◆ **STATED PROBLEM 1**:
Give the rows below as a Markdown table with the columns No. and Line, covering everything from their first line down to the line containing "Sources detected: 68;". Number each line and leave out blank lines.

------ GIVEN PASSAGE ------

PAETEC Announces Voluntary Delisting from NASDAQ Global Select Market

FAIRPORT, N.Y.--()--PAETEC Holding Corp. (NASDAQ GS: PAET) (“PAETEC”) announced today that it has notified The NASDAQ Stock Market LLC (“NASDAQ”) of its intent to delist its common stock from the NASDAQ Global Select Market following the completion of its merger with Peach Merger Sub, Inc., a wholly-owned subsidiary of Windstream Corporation (NASDAQ GS: WIN), pursuant to an Agreement and Plan of Merger, dated as of July 31, 2011, among PAETEC, Peach Merger Sub, Inc. and Windstream Corporation. The merger will become effective at 11:59 p.m. today, in accordance with the terms of a certificate of merger filed today with the Secretary of State of the State of Delaware as part of the closing process. PAETEC has requested today that NASDAQ file with the U.S. Securities and Exchange Commission a Form 25 relating to the delisting of PAETEC’s common stock from the NASDAQ Global Select Market. Trading of PAETEC’s common stock on the NASDAQ Global Select Market will be suspended effective immediately.

------

◆ **STATED PROBLEM 2**:
Carry the announcement about PAETEC's NASDAQ delisting forward from its last sentence.

------ DATA PROVIDED ------

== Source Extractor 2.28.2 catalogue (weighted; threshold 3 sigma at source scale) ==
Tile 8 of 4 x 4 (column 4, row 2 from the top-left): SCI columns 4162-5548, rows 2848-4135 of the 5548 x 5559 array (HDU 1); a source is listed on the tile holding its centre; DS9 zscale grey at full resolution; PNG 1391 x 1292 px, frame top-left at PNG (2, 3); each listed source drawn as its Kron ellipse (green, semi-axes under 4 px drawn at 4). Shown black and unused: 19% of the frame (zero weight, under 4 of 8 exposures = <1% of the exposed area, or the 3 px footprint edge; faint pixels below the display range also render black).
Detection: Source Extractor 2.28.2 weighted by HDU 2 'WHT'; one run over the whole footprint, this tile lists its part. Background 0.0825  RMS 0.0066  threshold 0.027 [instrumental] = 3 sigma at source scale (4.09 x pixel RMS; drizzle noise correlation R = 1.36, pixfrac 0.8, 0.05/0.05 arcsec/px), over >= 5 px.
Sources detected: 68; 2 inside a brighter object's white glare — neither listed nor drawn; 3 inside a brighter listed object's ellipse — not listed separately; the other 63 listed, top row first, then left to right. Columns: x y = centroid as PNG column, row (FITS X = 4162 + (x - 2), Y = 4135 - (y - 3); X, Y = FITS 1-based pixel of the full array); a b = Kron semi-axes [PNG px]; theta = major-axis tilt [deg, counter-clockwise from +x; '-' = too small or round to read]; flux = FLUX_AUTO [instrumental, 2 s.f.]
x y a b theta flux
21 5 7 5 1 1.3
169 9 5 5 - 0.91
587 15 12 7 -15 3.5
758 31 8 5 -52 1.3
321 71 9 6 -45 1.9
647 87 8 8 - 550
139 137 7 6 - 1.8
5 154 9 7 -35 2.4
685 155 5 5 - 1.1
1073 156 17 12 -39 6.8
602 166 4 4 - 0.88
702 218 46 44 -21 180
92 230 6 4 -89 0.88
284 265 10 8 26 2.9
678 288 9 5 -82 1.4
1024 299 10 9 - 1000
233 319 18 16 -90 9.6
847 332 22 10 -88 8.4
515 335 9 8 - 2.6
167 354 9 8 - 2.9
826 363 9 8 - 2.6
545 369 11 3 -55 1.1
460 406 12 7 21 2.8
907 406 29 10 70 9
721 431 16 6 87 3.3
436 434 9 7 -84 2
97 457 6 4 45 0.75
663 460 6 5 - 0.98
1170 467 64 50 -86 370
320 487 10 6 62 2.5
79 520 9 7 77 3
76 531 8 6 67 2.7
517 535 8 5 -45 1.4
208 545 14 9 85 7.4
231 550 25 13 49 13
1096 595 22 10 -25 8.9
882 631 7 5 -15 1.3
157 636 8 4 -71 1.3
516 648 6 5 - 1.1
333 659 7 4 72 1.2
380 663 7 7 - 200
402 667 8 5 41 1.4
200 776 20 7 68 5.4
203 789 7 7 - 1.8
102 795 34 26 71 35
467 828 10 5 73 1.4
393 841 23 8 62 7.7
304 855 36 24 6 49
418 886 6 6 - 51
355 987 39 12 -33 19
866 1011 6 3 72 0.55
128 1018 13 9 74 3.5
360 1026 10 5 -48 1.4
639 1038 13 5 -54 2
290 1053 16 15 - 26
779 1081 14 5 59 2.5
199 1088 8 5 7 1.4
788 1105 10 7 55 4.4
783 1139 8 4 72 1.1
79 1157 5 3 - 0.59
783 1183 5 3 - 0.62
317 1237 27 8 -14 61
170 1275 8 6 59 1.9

------

◆ **TASK RESPONSE 1**:
| No. | Line |
|---|---|
| 1 | == Source Extractor 2.28.2 catalogue (weighted; threshold 3 sigma at source scale) == |
| 2 | Tile 8 of 4 x 4 (column 4, row 2 from the top-left): SCI columns 4162-5548, rows 2848-4135 of the 5548 x 5559 array (HDU 1); a source is listed on the tile holding its centre; DS9 zscale grey at full resolution; PNG 1391 x 1292 px, frame top-left at PNG (2, 3); each listed source drawn as its Kron ellipse (green, semi-axes under 4 px drawn at 4). Shown black and unused: 19% of the frame (zero weight, under 4 of 8 exposures = <1% of the exposed area, or the 3 px footprint edge; faint pixels below the display range also render black). |
| 3 | Detection: Source Extractor 2.28.2 weighted by HDU 2 'WHT'; one run over the whole footprint, this tile lists its part. Background 0.0825  RMS 0.0066  threshold 0.027 [instrumental] = 3 sigma at source scale (4.09 x pixel RMS; drizzle noise correlation R = 1.36, pixfrac 0.8, 0.05/0.05 arcsec/px), over >= 5 px. |
| 4 | Sources detected: 68; 2 inside a brighter object's white glare — neither listed nor drawn; 3 inside a brighter listed object's ellipse — not listed separately; the other 63 listed, top row first, then left to right. Columns: x y = centroid as PNG column, row (FITS X = 4162 + (x - 2), Y = 4135 - (y - 3); X, Y = FITS 1-based pixel of the full array); a b = Kron semi-axes [PNG px]; theta = major-axis tilt [deg, counter-clockwise from +x; '-' = too small or round to read]; flux = FLUX_AUTO [instrumental, 2 s.f.] |

◆ **TASK RESPONSE 2**:
As previously announced, the merger transaction was approved by PAETEC stockholders at a special meeting of stockholders held on October 27, 2011. Upon completion of the merger, PAETEC stockholders will receive 0.460 shares of Windstream common stock for each share of PAETEC common stock they own as of the effective time of the merger.

About PAETEC

PAETEC (NASDAQ GS: PAET) is personalizing communications and energy solutions in 86 of the top 100 metropolitan areas across the United States. We offer a comprehensive suite of network services (voice, data and fiber solutions), as well as managed services, cloud and data center services, software and technology, and energy services. For more information, visit www.paetec.com.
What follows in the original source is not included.